It was Valentine’s Day 2007, but JetBlue was not feeling the love.
A nasty swirl of ice and snow pummeled the Northeast, forcing the airline to cancel more than 1,000 flights. On the runways of John F. Kennedy International Airport, hundreds of JetBlue passengers sat trapped on paralyzed planes, some for 10 hours.
“We know we failed,” JetBlue founder and CEO David Neeleman said after the storm. He apologized profusely and repeatedly. Months later, he was out of a job.
For the quirky, upstart airline that prided itself on its seat-back TVs and blue potato chips, the storm “was their bath of fire to join the real world,” said Michael Boyd, president of the Boyd Group aviation consulting firm.
Growing up meant new executives to overhaul operations, a customer bill of rights and a realization that canceling flights is bad but stranding travelers on tarmacs is worse.
“When Mother Nature is going to win, let her win,” current Chief Executive Dave Barger told shareholders last month.
Now with jet fuel prices skyrocketing and the airline industry in crisis, new challenges loom. To endure, JetBlue has a not-so-secret weapon.
Even after the wintry disaster, the J.D. Power and Associates 2007 airline satisfaction survey ranked JetBlue No. 1 by far for the third year in a row.
“The only reason they’ve survived the way they have is because people like them,” Boyd said.
“They don’t really have passengers so much as they have groupies that follow them around. That’s a heck of an achievement.”

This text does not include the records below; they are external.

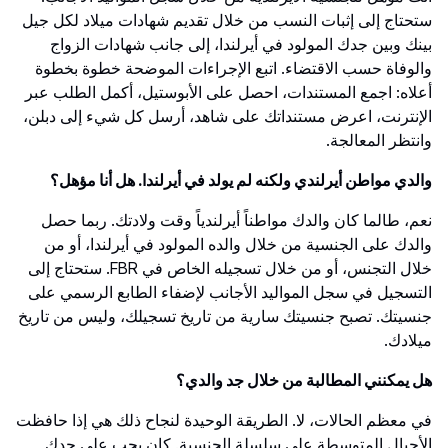
ستحتاج إلى إثبات النسب من خلال تقديم شهادات ميلاد لكل جيل
بينك وبين جدك المولود في أيرلندا، إلى جانب شهادات الزواج
والوفاة حسب الاقتضاء. اتبع الإجراءات الموضحة خطوة بخطوة
أعلاه: اجمع المستندات، احصل على الأبوستيل، أكمل الطلب عبر
الإنترنت، اعرض مستنداتك على شاهد، أرسل كل شيء إلى دبلن،
وانتظر المعالجة.
والدي مواطن أيرلندي ولكنه لم يولد في أيرلندا. هل أنا مؤهل؟
نعم، طالما كان والدك مواطناً أيرلندياً وقت ولادتك. ربما حصل
والدك على الجنسية من خلال والده المولود في أيرلندا، أو من
خلال التجنس، أو من خلال تسجيله الخاص في FBR. ستحتاج إلى
التسجيل في سجل المواليد الأجانب لإضفاء الطابع الرسمي على
جنسيتك. تصبح جنسيتك سارية من تاريخ تسجيلك، وليس من تاريخ
ميلادك.
هل يمكنني المطالبة من خلال جد والدي؟
في معظم الحالات، لا. الطريقة الوحيدة لنجاح ذلك هي إذا حافظت
الأجيال المتوسطة على سلسلة الجنسية. كان يجب على جدك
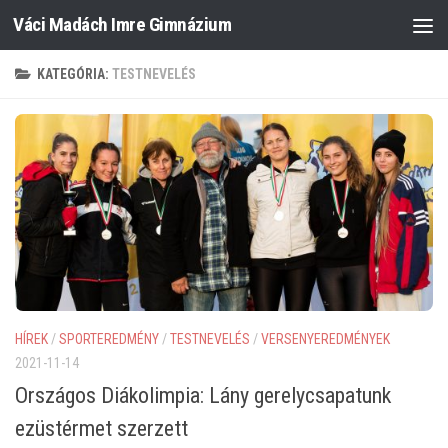
Váci Madách Imre Gimnázium
Skip to content
KATEGÓRIA:
TESTNEVELÉS
HÍREK
/
SPORTEREDMÉNY
/
TESTNEVELÉS
/
VERSENYEREDMÉNYEK
2021-11-14
Országos Diákolimpia: Lány gerelycsapatunk
ezüstérmet szerzett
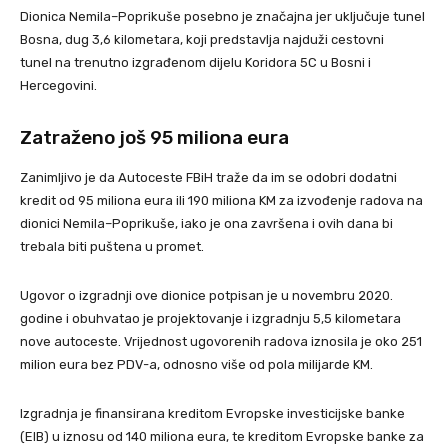
Dionica Nemila–Poprikuše posebno je značajna jer uključuje tunel
Bosna, dug 3,6 kilometara, koji predstavlja najduži cestovni
tunel na trenutno izgrađenom dijelu Koridora 5C u Bosni i
Hercegovini.
Zatraženo još 95 miliona eura
Zanimljivo je da Autoceste FBiH traže da im se odobri dodatni
kredit od 95 miliona eura ili 190 miliona KM za izvođenje radova na
dionici Nemila–Poprikuše, iako je ona završena i ovih dana bi
trebala biti puštena u promet.
Ugovor o izgradnji ove dionice potpisan je u novembru 2020.
godine i obuhvatao je projektovanje i izgradnju 5,5 kilometara
nove autoceste. Vrijednost ugovorenih radova iznosila je oko 251
milion eura bez PDV-a, odnosno više od pola milijarde KM.
Izgradnja je finansirana kreditom Evropske investicijske banke
(EIB) u iznosu od 140 miliona eura, te kreditom Evropske banke za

JetBlue Airways took to the skies in 2000 with, as Neeleman described, “the promise of bringing humanity back to air travel.” The TVs, leather seats, new planes and low fares stood out.
The airline began with flights between New York and Fort Lauderdale, Fla. Eight years later, it serves 53 cities with 600 daily flights.
Now, in an industry that’s raising fares and slashing flights, JetBlue’s goals are to slow growth, find new revenue and steal customers, Barger said. “We’re not planning on the cost of oil moving down again.”
Citing costs, JetBlue last month pushed the delivery of 21 planes back five years and suspended plans to start service at Los Angeles International Airport.
The airline also has joined the new fee frenzy, charging for a second checked bag and offering more legroom for those willing to pay up to $20 extra.
So far, the changes haven’t tarnished JetBlue’s reputation, said David Stempler, president of the Air Travelers Association. He said his group receives many complaints about older airlines but fewer about JetBlue.
“I don’t think some of the things they’ve done have been at the level of irritation of other carriers,” he said.
JetBlue also faces the security restrictions and congestion problems at New York-area airports, which have the nation’s worst records for delays.
Another challenge is that JetBlue has only two aircraft models, seating 100 and 150 passengers, Boyd said. He said that limits the airports JetBlue can serve.
To make money with those planes, “you have to be in a market where there’s a lot of people three or four times a day,” he said. “New York to Florida, yup. But it gets thin once you start to fill up Florida.”
Inexpensive flights to Florida, a JetBlue strength, also could become casualties of a troubled economy as pinched consumers cut vacation travel, Boyd said. But, he said, economic woes would affect JetBlue last because of its loyal customers.
Another fan of Forest Hills, N.Y.-based JetBlue is the German airline Deutsche Lufthansa AG, which in January became JetBlue’s largest shareholder, paying a much-needed $300 million for a 19 percent stake.
Barger said the investment says a lot about “believing what JetBlue is all about.”
JETBLUE AT A GLANCE
> Strategy: Discount airline flying point-to-point routes.
> “Focus cities”: Boston; New York; Fort Lauderdale, Fla.; Orlando; Long Beach, Calif.; Oakland, Calif.; and Washington.
> Size: Eighth-largest passenger carrier in the United States based on revenue passenger miles.
> Destinations: More than 600 daily flights to 53 cities in 19 states, Puerto Rico, Mexico and the Caribbean.
> Aircraft: 107 Airbus A320s (about 150 seats) and 34 Embraer 190s (about 100 seats).
> Passenger revenue miles January-May 2008: 2.2 billion, up 5.6 percent from the same 2007 period.
> Percentage of seat-miles used January-May 2008: 78.7 percent, down from 81.8 percent in the same 2007 period.